Gorlois wrenched round and put his shield above his head.

"By God,--hold off,--would you have me fight a woman?"

A swinging cut rattled on his shoulder-plate for answer.

Gorlois rapped out an oath and drew his sword.

"Hold off!"

His roar seemed to shake the trees. To Igraine it was the mere meaningless threatening of a sea. She struck home again and again while Gorlois foined with her; more than once she reached his flesh.

Gorlois's grim patience gave way at last; a clean cut drew spurting blood from his shoulder.

"God curse you!--take it then."

He swung his sword with a great downward sweep, a streak of steel that struck crackling fire from the burnished casque.
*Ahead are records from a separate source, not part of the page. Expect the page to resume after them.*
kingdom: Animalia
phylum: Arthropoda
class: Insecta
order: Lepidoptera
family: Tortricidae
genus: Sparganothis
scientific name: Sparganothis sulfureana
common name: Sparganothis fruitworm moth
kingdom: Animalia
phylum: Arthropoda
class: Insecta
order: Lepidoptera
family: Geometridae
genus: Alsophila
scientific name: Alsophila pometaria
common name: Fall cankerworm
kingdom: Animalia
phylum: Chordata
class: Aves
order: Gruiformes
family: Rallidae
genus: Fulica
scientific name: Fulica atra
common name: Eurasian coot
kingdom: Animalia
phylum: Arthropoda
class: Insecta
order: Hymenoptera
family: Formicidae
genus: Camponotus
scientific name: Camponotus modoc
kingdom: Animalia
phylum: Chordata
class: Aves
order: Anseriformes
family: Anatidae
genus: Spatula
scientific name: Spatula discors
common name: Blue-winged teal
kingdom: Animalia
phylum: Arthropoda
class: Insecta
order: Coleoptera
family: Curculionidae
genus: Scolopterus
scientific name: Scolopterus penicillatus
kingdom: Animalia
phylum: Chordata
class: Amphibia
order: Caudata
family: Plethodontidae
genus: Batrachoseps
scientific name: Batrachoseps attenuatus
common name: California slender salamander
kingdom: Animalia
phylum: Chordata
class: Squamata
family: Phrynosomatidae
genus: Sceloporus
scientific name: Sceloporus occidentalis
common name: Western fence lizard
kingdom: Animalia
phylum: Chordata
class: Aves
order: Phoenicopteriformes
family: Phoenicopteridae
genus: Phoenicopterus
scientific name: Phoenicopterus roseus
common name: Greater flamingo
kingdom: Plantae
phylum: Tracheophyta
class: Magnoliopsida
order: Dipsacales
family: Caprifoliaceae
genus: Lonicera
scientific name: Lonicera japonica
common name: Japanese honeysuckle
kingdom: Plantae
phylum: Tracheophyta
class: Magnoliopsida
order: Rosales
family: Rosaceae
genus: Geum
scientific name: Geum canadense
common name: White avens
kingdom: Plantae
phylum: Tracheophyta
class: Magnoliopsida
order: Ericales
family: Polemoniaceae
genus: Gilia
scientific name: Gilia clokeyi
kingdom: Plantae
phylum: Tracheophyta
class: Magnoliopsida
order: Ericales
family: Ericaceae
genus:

Igraine's arm dropped like a broken bough; for half a breath she sat straight in the saddle, swayed, sank slantwise, and slid down into the long grass. Her horse stood still at her side, looking at her with mild blue eyes.

Gorlois gave a queer short laugh. He looked frightened for the moment; the flush of anger had passed and left him pale. He dismounted, bent over Igraine, unstrapped her helmet. She was only dazed by the blow; blood trickled red amid her hair, and her blue eyes stared him in the face.

She lifted up a hand with a bitter cry of defiance.

"Strike, strike, and make an end."

Gorlois's grimness came back, and his eyes hardened.

"That were too good for you."


"By God, I shall tame you--never fear!"